Soe Hok Gie, seorang aktivis Indonesia keturunan Tionghoa turut andil dalam penurunan kekuasaan Orde Lama.

wikipedia.org

TRIBUNKALTIM.CO - Jika masih diberi umur panjang, kini ia sudah pasti cukup renta.

Soe Hok Gie, seorang aktivis Indonesia keturunan Tionghoa turut andil dalam penurunan kekuasaan Orde Lama.

Sebagian besar, malah mungkin seluruh aktivis kampus masa kini pun tahu benar siapa Gie --sapaan akrabnya.

Tepat pada hari ini, hari kelahirannya, 17 Desember 75 tahun silam.

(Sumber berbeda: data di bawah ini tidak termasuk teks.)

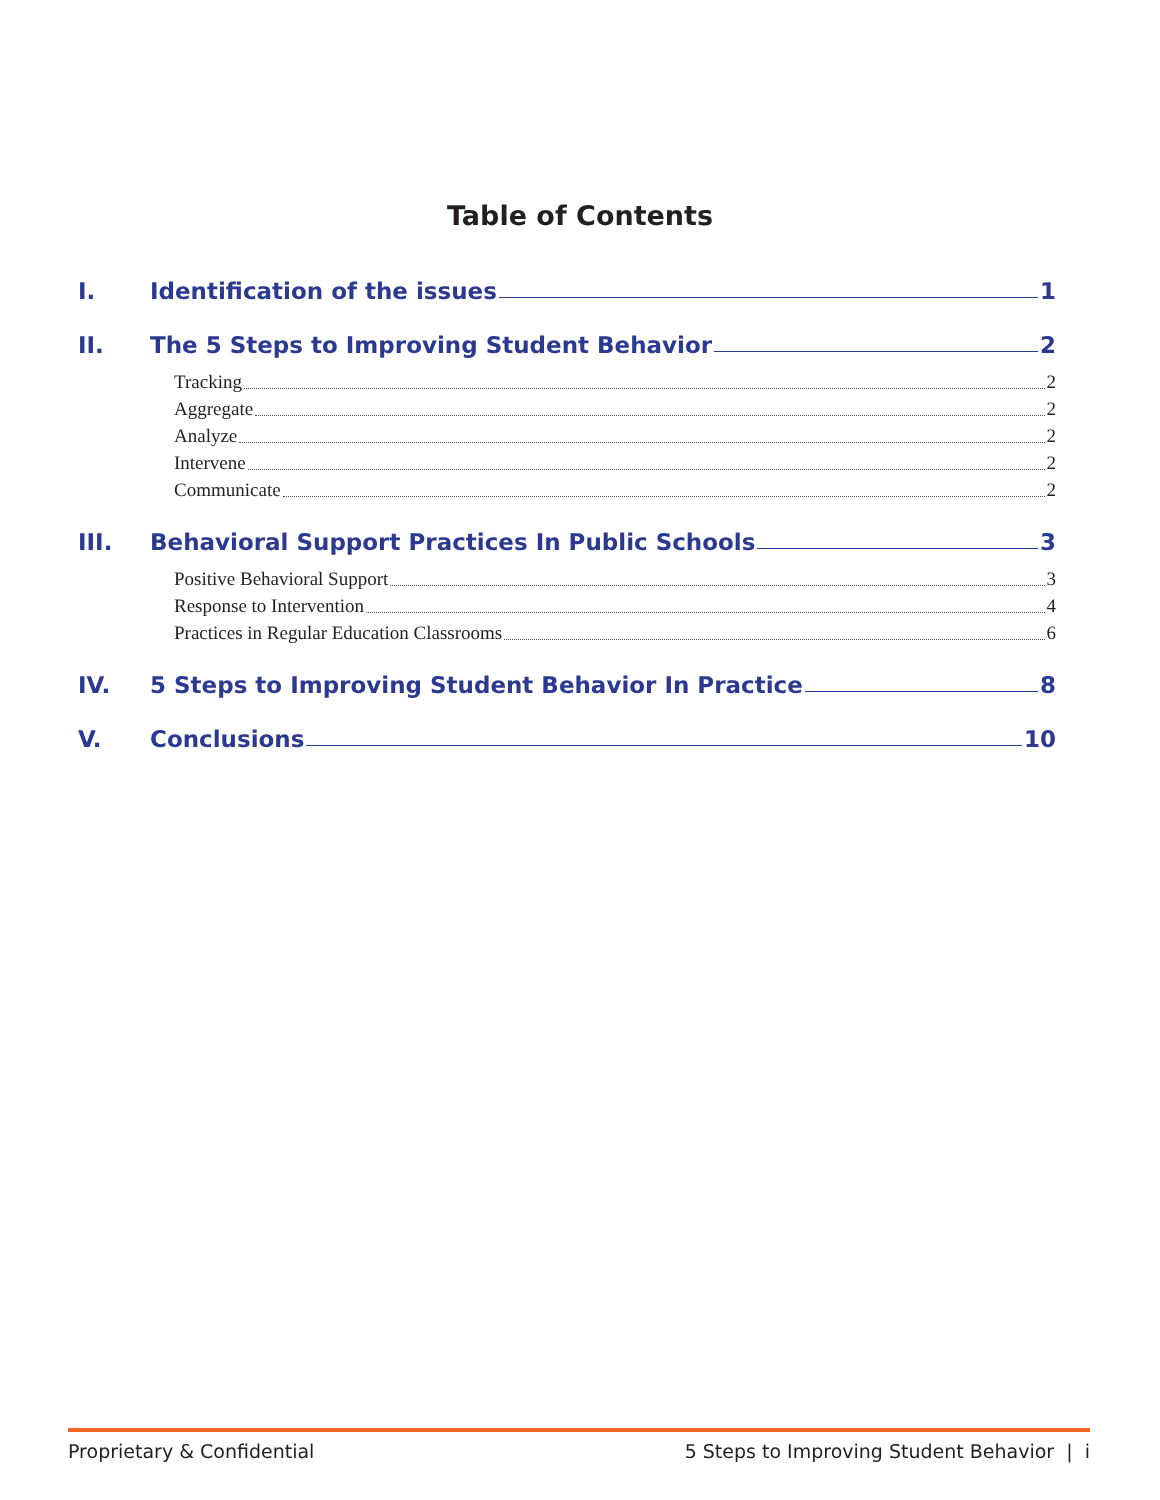Table of Contents
I. Identification of the issues 1
II. The 5 Steps to Improving Student Behavior 2
Tracking 2
Aggregate 2
Analyze 2
Intervene 2
Communicate 2
III. Behavioral Support Practices In Public Schools 3
Positive Behavioral Support 3
Response to Intervention 4
Practices in Regular Education Classrooms 6
IV. 5 Steps to Improving Student Behavior In Practice 8
V. Conclusions 10
Proprietary & Confidential 5 Steps to Improving Student Behavior | i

Gie merupakan anak ke empat dari lima bersaudara.

Lulus SD, Gie masuk sekolah menengah pertama, SMP Strada di Gambir.

Ada kisah unik saat Gie duduk di bangku kelas 2 SMP. Kenaikan kelas tiga, pihak sekolah menyatakan bahwa Gie tidak naik kelas dengan alasan prestasi Gie yang buruk sekali.

Namun, alasan sebenarnya adalah karena Gie selalu melawan gurunya, dan angka-angka nilainya dikurangi.

Akhirnya Gie pindah sekolah di sekolah keristen di Jakarta, kebetulan sekolah mengizinkannya naik ke kelas tiga. Selesai menempuh pendidikan SMP, Gie dinyatakan lulus dengan nilai di atas rata-rata.

Gie menamatkan pendidikan SMA di Kolese Kanisius jurusan sastra, dan memperdalam ilmu tersebut.

Bahkan ia juga tertarik dengan ilmu sejarah yang menjadi cikal-bakal kesadaran berpolitiknya, serta kritis dan tajam dalam menulis tulisan-tulisan catatan perjalanan.

Usai tamat SMA, Gie melanjutkan pendidikannya di Universitas Indonesia (UI), Fakultas Sastra, dan mengambil jurusan Sejarah. Mulai dari sinilah, Gie aktif menjadi aktivis kemahasiswaan.

Namun, pria kelahiran Jakarta ini mati muda. Bukan karena keterlibatannya sebagai demonstran, tapi ia dipanggil yang Kuasa dalam pendakian menaklukan puncak Gunung Semeru pada 16 Desember 1969 diusia 26 tahun.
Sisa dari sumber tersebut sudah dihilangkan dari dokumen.